Mr. Zell is chairman of several REITs — Equity Residential Properties Trust and Equity Lifestyle Properties Inc., both of Chicago, and Capital Trust Inc. of New York — as well as a number of private investment entities. He is also chairman and chief executive of the Tribune Co. of Chicago.
At the same conference, William Mack, founder and managing partner of New York-based Apollo Real Estate Advisors LP, said he sees opportunity in Russia, Turkey, India and South America, while Hamid Moghadam, chairman and chief executive of AMB Property Corp. in San Francisco, said his industrial REIT has been expanding outside the U.S. borders for years and he sees brisk demand for industrial space in Mexico and Canada.

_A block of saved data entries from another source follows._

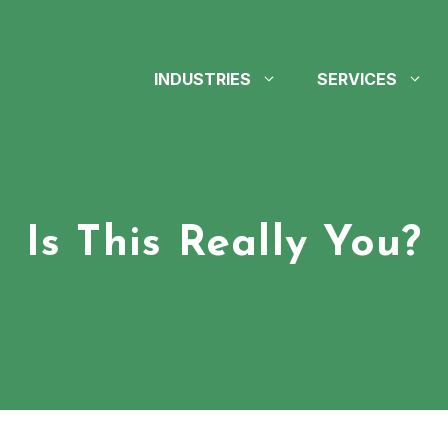
INDUSTRIES
SERVICES
Is This Really You?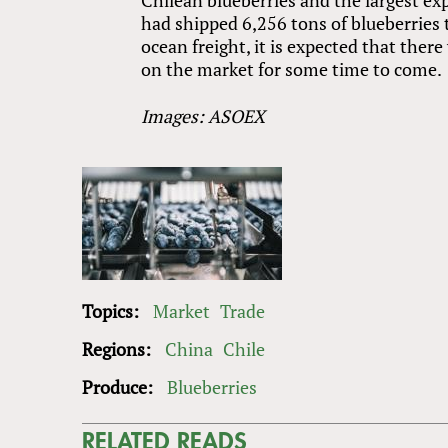
had shipped 6,256 tons of blueberries 
ocean freight, it is expected that ther
on the market for some time to come.
Images: ASOEX
Topics:
Market
Trade
Regions:
China
Chile
Produce:
Blueberries
RELATED READS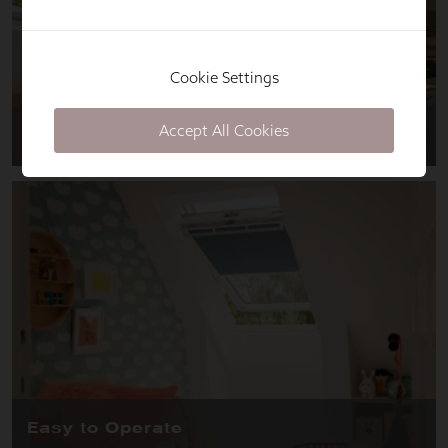
Cookie Settings
Accept All Cookies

“The overall picture outside the U.S. is stronger than in the U.S.,” Mr. Moghadam said.
A growing number of REITs, including Simon Property Group Inc. of Indianapolis, Kimco Realty Corp. of New Hyde Park, N.Y. and ProLogis of Denver have been buying or developing properties in high-growth markets outside the United States.
Ms. Young cautions investors to avoid world financial centers, such as London and Tokyo. “Capital markets are interconnected,” so these locations face the same financial market turmoil and potential falling rents and property values as the United States does, she said.
Investing in global markets isn’t without risk. Investors often have a tough time getting data to assess individual properties and many face a myriad of murky tax laws, government regulations and political instability in some regions.
Russia is seen as the most risky for disclosure and other issues. This makes it necessary for investors to team up with local real estate partners to navigate through the process.
“Most look to joint-venture with a local partner,” Mr. Lichtenfeld said.
Some investors are snapping up foreign REIT securities as a safer way to invest and one that doesn’t require massive amounts of capital. Indeed, more than a dozen countries, including the United Kingdom, Japan and France, as well as Singapore and Hong Kong, have formed REIT structures in the past five years.
“REITs have become an attractive way for investors to go global,” said Keith Pauley, chief investment officer at LaSalle Investment Management Inc., a real estate investment management company in Chicago.
The REIT assumes all risks related to disclosure and regulatory issues.
“If you buy a security, you can buy it today and sell it tomorrow, so you have less risk,” Mr. Torto said. “There’s certainly less risk — but there’s also less return.”